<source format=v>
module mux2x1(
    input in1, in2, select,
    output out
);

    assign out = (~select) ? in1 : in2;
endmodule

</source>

---

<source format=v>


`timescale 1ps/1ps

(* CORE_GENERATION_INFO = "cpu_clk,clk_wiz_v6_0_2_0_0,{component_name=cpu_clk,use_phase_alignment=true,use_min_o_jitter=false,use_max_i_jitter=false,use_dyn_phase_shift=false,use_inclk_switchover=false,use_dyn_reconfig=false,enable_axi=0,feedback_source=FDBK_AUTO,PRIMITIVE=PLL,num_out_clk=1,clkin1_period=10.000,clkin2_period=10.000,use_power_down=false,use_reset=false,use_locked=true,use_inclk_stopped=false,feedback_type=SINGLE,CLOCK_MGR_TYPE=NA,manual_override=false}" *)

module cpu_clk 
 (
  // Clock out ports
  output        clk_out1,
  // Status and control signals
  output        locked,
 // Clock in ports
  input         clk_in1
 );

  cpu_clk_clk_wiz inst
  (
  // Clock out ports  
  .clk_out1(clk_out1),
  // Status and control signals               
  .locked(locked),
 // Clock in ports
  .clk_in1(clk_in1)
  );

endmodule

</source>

— Exercise description —
Take the word "Status" and find each line of the material that contains it. Copy those lines.

— Solution to the exercise —
  // Status and control signals
  // Status and control signals               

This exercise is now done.